Collection entries
════════════════
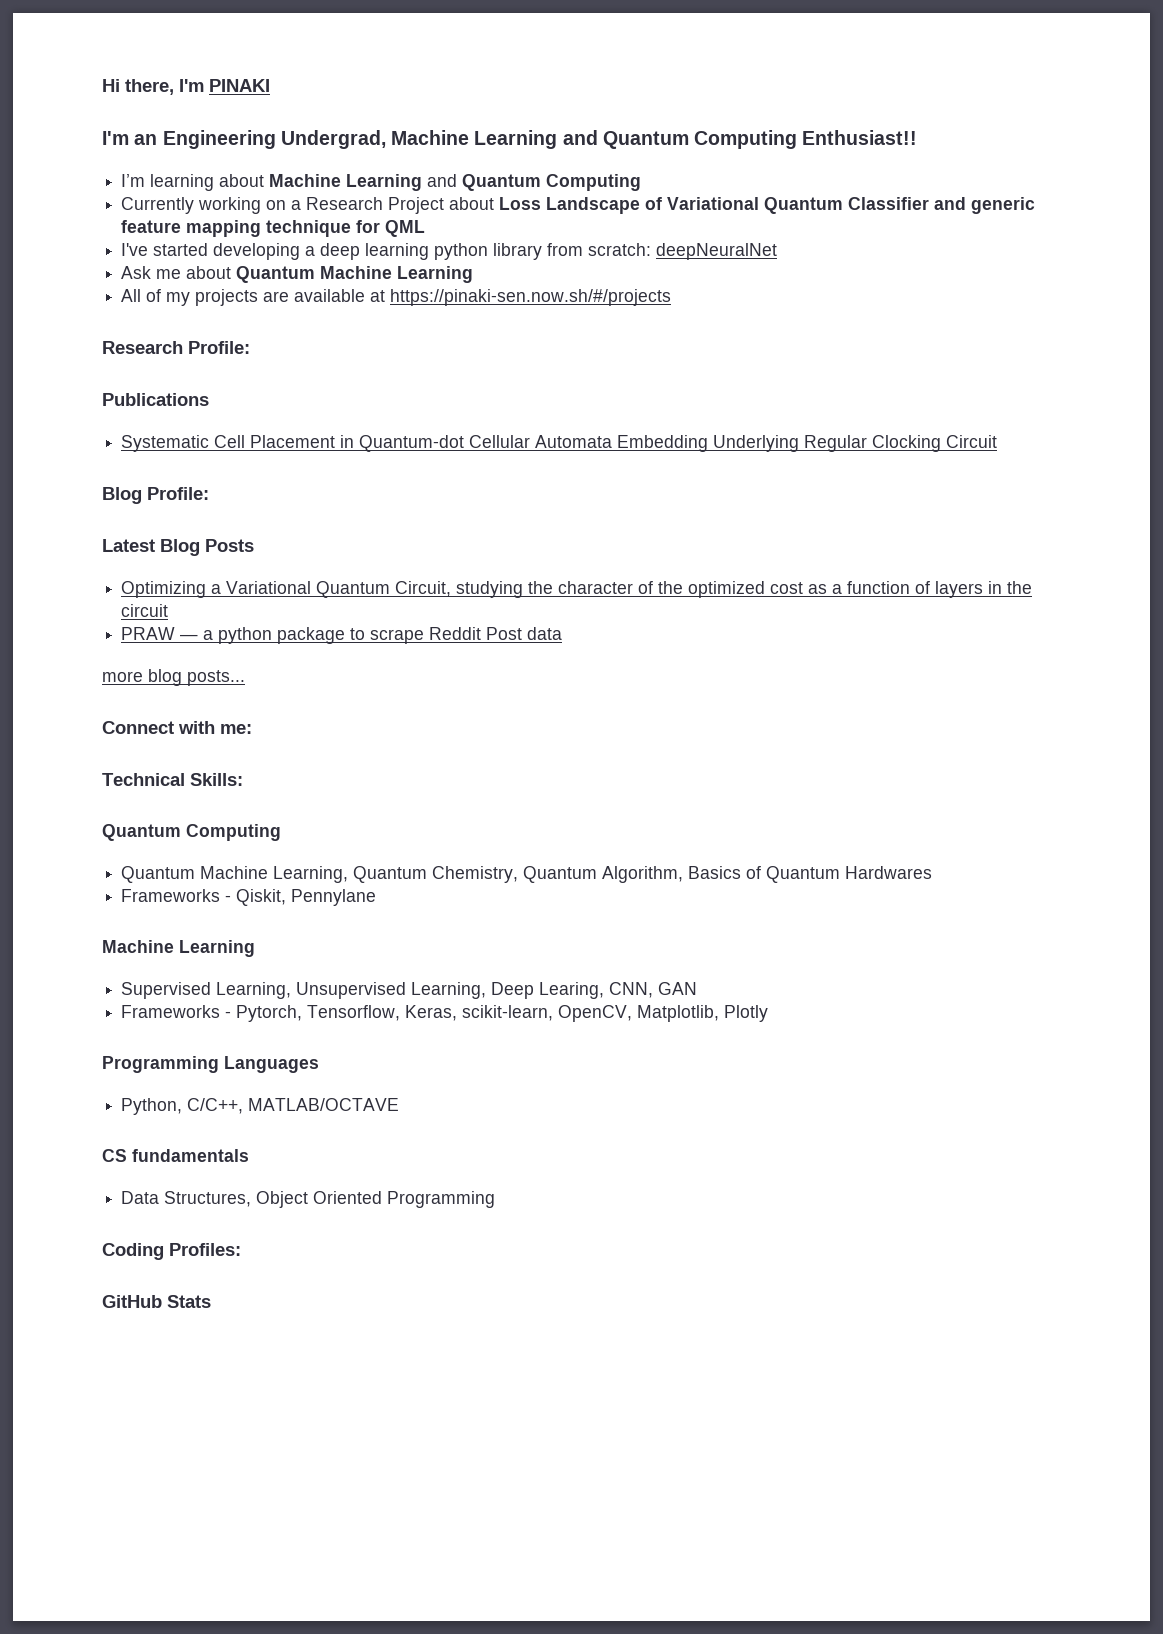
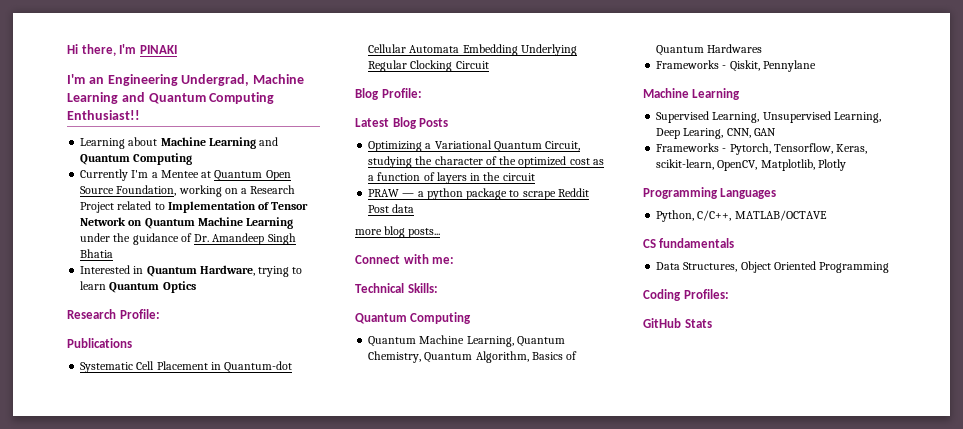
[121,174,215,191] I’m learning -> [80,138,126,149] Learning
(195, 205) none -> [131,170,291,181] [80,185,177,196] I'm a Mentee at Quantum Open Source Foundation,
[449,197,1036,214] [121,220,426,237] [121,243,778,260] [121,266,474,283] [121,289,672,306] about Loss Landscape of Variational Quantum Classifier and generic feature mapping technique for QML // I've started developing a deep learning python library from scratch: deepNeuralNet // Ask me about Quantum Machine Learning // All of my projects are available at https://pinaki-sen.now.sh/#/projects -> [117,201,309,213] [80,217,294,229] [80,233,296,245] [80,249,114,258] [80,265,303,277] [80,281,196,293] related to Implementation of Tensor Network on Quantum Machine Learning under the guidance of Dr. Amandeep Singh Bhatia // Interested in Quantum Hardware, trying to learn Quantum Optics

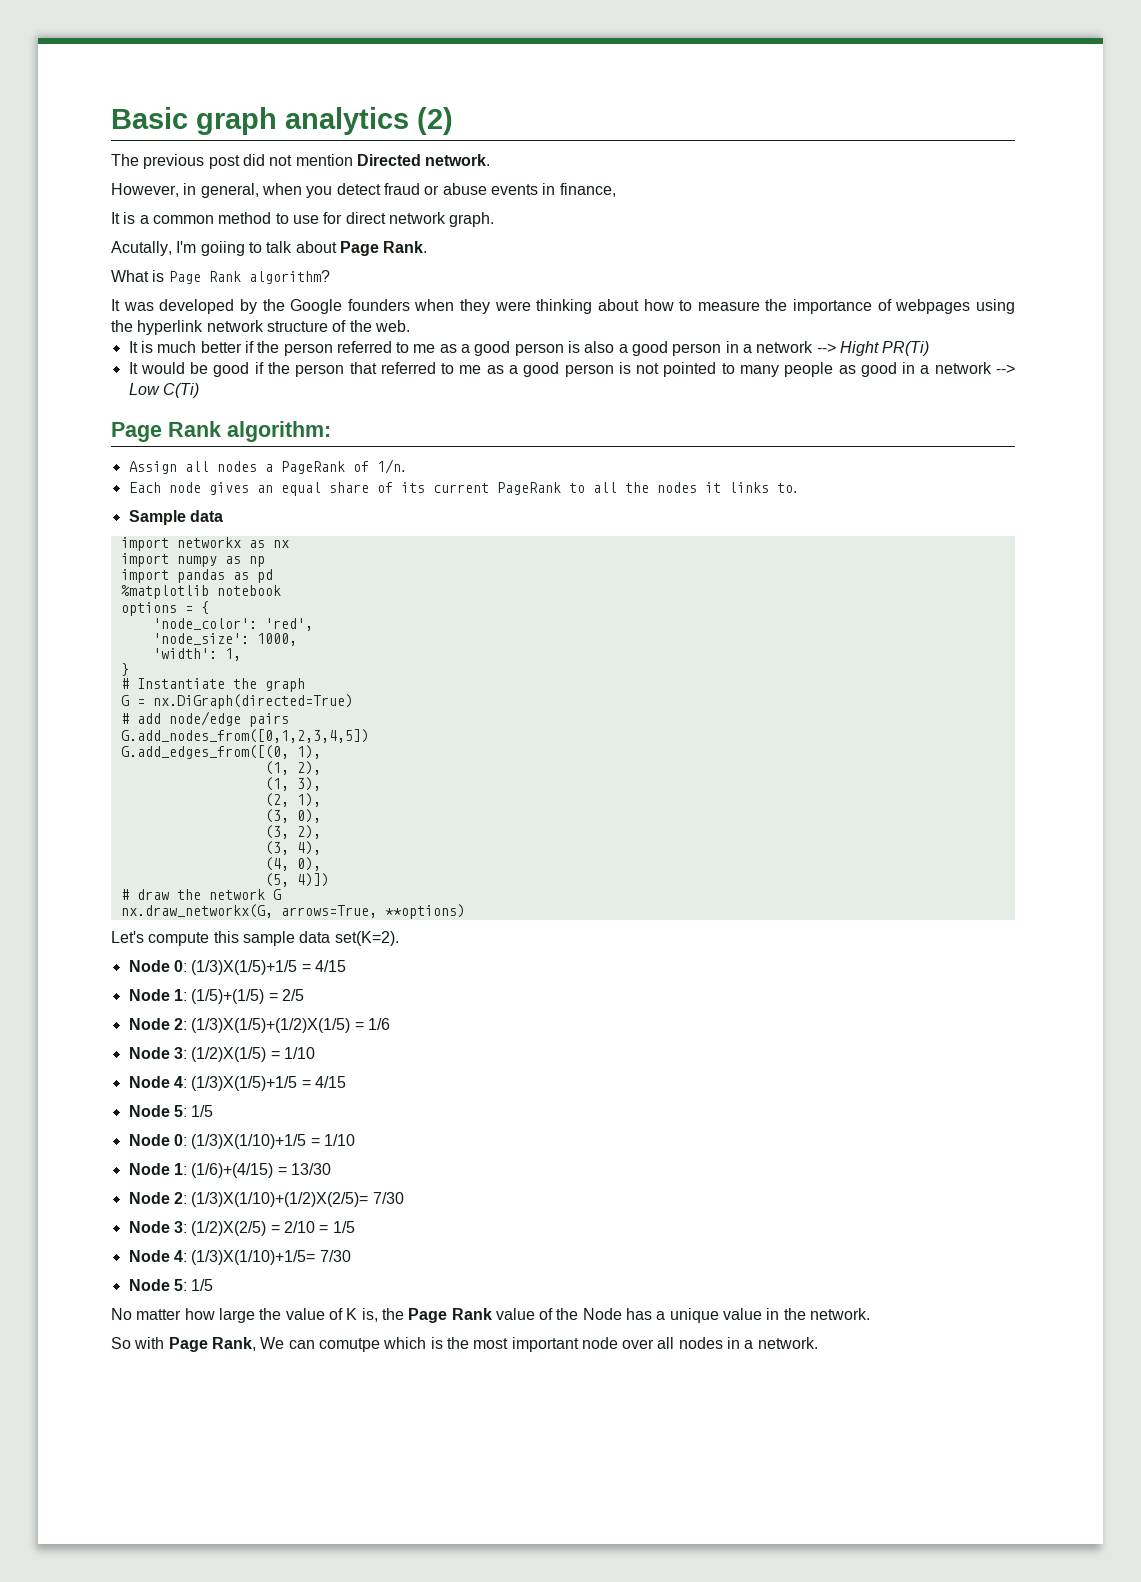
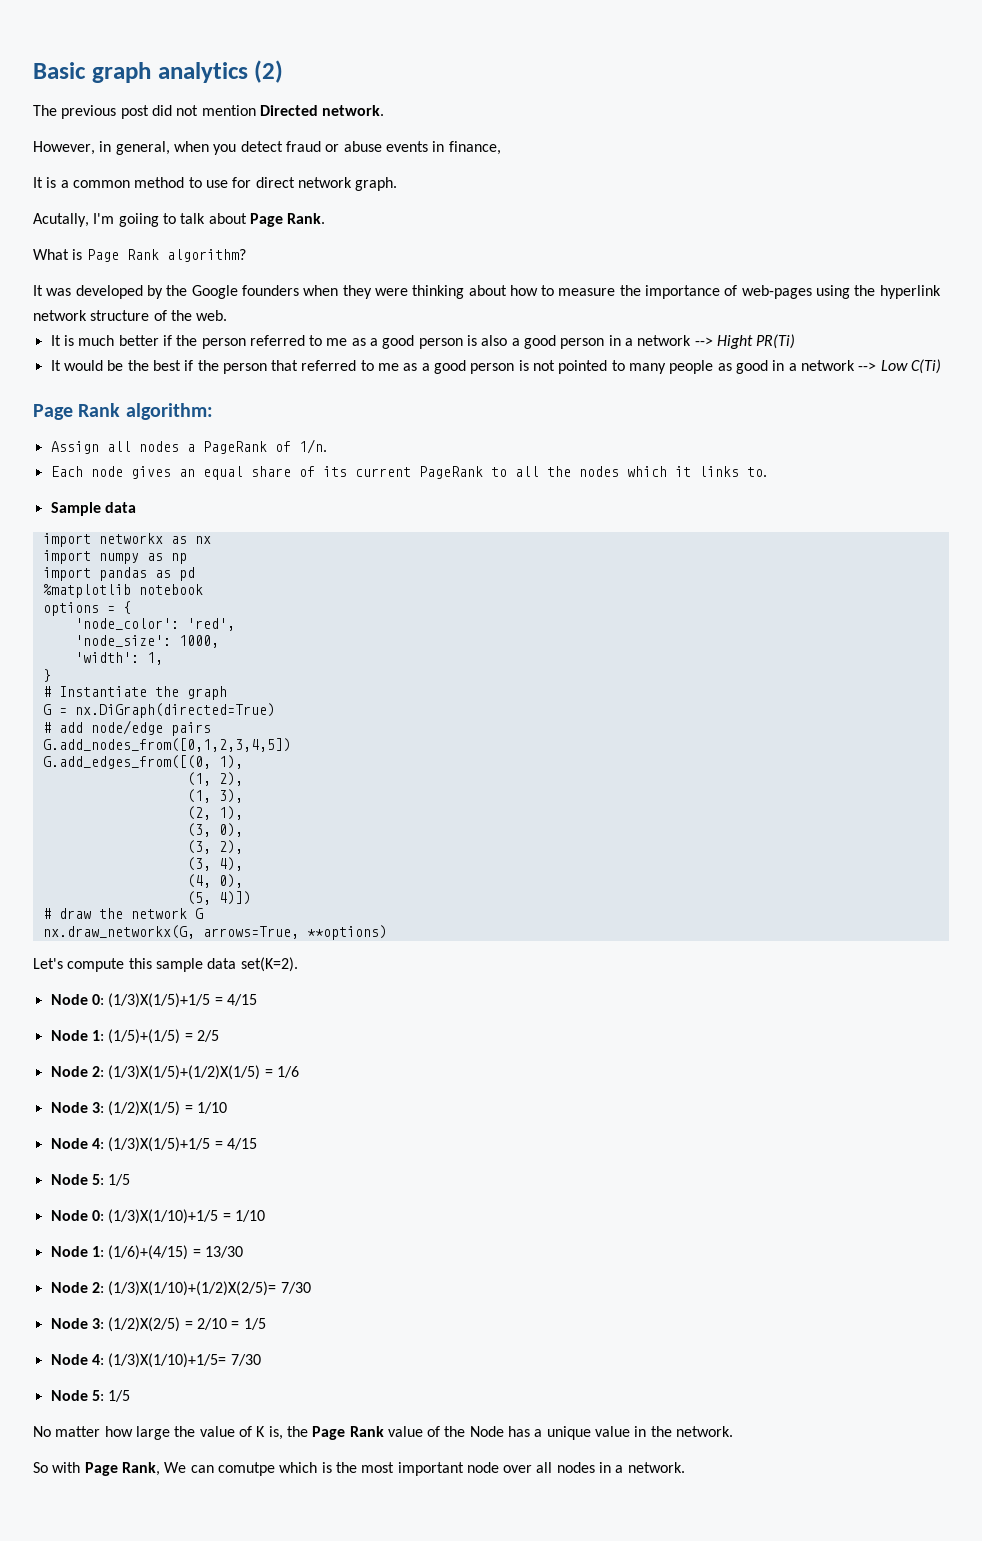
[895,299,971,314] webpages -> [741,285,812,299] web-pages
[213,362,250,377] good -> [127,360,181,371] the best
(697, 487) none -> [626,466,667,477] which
════════════════
WHAT YOU HAVE TO DO
Where the records above contain a line with "[213,362,250,377] good ->", repeat that line and each later line through the end, exactly, and nothing more.

RESULT OF THIS EXERCISE
[213,362,250,377] good -> [127,360,181,371] the best
(697, 487) none -> [626,466,667,477] which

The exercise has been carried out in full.